E.N : J’ai justement rencontré Sophie Boutboul il y a quelques jours. Elle m’avait contactée parce qu’elle avait vu qu’elle était citée dans le livre. Son livre est extrêmement fort, très important et terrible à lire. Les violences faites aux femmes ont lieu dans la même société que les violences policières et ce sont les mêmes structures qui les provoquent et les entretiennent de concert. J’irais même jusqu’à dire qu’il y a un lien entre rupture du consentement démocratique et du consentement sexuel, et que ces notions devraient être interrogées en regard l’une de l’autre. Il existe un climat, un système, un régime politique et économique qui fabrique ces rapports de violence, exercées principalement à l’encontre des femmes, des personnes migrantes, des personnes victimes de racisme, et qui s’étend maintenant à toute personne qui conteste le gouvernement où bien se trouve « au mauvais endroit au mauvais moment ». Ça relève du même principe.

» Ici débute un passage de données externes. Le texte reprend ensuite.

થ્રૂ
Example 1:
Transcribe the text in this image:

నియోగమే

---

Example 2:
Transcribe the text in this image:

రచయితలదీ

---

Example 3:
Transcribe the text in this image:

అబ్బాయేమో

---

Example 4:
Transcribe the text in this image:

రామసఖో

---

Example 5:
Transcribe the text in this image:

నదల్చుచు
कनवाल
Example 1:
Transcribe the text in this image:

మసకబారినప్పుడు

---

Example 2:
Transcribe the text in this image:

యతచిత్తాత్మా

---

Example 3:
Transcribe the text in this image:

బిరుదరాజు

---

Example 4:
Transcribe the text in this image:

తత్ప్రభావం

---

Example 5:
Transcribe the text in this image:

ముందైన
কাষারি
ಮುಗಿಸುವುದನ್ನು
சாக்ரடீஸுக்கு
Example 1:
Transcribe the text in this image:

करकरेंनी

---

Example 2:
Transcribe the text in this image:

QG : Au-delà des tweets menaçants de syndicats de policiers envers des journalistes ou des féministes, peut-on dire que la liberté d’expression est une « vaste plaisanterie » par rapport à une telle institution ?

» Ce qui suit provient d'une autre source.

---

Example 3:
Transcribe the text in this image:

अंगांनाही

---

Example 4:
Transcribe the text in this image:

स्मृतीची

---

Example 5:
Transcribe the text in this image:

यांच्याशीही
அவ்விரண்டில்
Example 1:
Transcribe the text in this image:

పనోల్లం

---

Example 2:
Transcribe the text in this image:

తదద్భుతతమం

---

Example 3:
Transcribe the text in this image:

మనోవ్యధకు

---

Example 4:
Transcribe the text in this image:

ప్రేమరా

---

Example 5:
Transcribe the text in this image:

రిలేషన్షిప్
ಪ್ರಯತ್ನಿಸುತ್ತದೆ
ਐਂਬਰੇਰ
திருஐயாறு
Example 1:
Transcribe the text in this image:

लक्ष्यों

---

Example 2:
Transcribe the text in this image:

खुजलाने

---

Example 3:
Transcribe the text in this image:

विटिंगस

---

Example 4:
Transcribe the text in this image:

E.N : Alors, liberté d’expression, je ne sais pas, en ce moment ce sont surtout les réactionnaires racistes antiféministes qui crient à la censure et défendent la liberté d’expression, ou celle d’importuner. On est à un moment qui correspond à une forme de rupture du contrat social, qui est manifestée par la rupture du consentement démocratique, et la quasi interdiction de manifester. On a voit que c’est pointé dans le tout dernier compte rendu d’Amnesty International. Ce n’est pas nouveau. Le défenseur des droits, Jacques Toubon, avait déjà dénoncé les restrictions de la liberté de manifester en mars 2019. Cette rupture du consentement démocratique, qui est très inquiétante.

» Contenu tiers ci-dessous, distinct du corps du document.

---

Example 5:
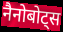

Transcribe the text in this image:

नैनोबोट्स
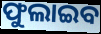
ଫୁଲାଇବ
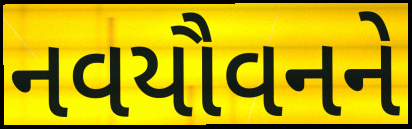
નવયૌવનને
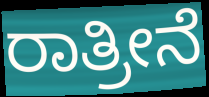
ರಾತ್ರೀನೆ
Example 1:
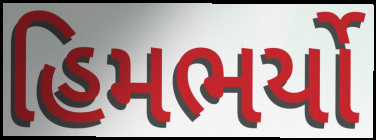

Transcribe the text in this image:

હિમભર્યો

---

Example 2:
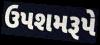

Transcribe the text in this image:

ઉપશમરૂપે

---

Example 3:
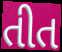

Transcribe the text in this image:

તીત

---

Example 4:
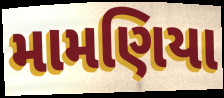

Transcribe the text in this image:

મામણિયા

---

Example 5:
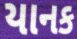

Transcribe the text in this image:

યાનક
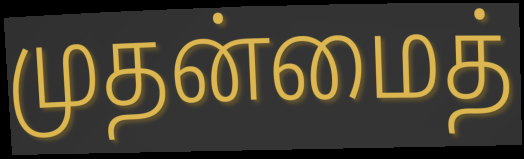
முதன்மைத்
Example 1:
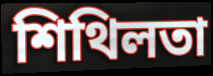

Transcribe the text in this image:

শিথিলতা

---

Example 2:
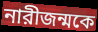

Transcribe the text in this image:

নারীজন্মকে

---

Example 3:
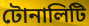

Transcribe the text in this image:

টোনালিটি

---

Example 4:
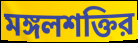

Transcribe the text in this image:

মঙ্গলশক্তির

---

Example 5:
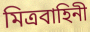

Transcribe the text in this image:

মিত্রবাহিনী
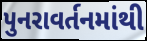
પુનરાવર્તનમાંથી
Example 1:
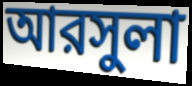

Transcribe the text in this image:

আরসুলা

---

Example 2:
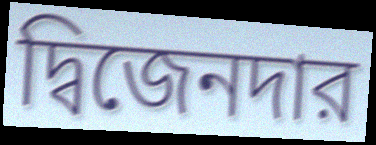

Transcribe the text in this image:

দ্বিজেনদার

Propos recueillis par Jonathan Baudoin

Émilie Notéris est une « travailleuse du texte ». Elle est auteur des ouvrages Macronique (éditions Cambourakis), La Fiction réparatrice (éditions Supernova), Séquoiadrome (éditions Joca Seria) ou encore Cosmic Trip (éditions IMHO).

1 Commentaire(s)

  1. Quel paradoxe et même quelle contradiction !
    Disons d’emblée que je trouve les idées exprimées ici plutôt sympathiques !
    Mais pour quelqu’un (l’auteure) qui argumente en dénonçant l’instrumentalisation des mots par le pouvoir, c’est cocasse d’utiliser le mot « performance » pour décrire son activité. Rappelons que le mot « performance », en français, est un des signifiants majeurs du néolibéralisme et du management d’entreprise; c’est ce « mot » répété à l’envi par le management qui tue ou détruit les salariés dans les entreprises. J’ai, ailleurs, déjà dénoncé l’usage véritablement inopportun de ce mot par les artistes. Certes, il vient ici – dans l’acception que lui donne l’auteure – de l’anglais ; mais c’est justement une raison de plus pour refuser son usage du côté des artistes; on commence par la performance qualitative et on finit par la performance quantitative avec « objectif » –> « contrôle » –> « notation » –> « sanction » ou « récompense ».
    Je ne suis pas contre la notion de mérite qui réfère plutôt à un engagement, mais le mot « performance » (qui réfère à un résultat en français, et à une activité en anglais) chez les artistes me sort par les yeux. Laissez ce mot au libéralisme concurrentiel, même si ça « classe » de parler british !!!!
    Les mots, c’est important. Si les artistes assument de faire des performances, il devient normal, et même « in », que les salariés fassent de même et le revendiquent; et qu’ils considèrent leur manager comme un artiste ! manquerait plus qu’ça !!!!!!!!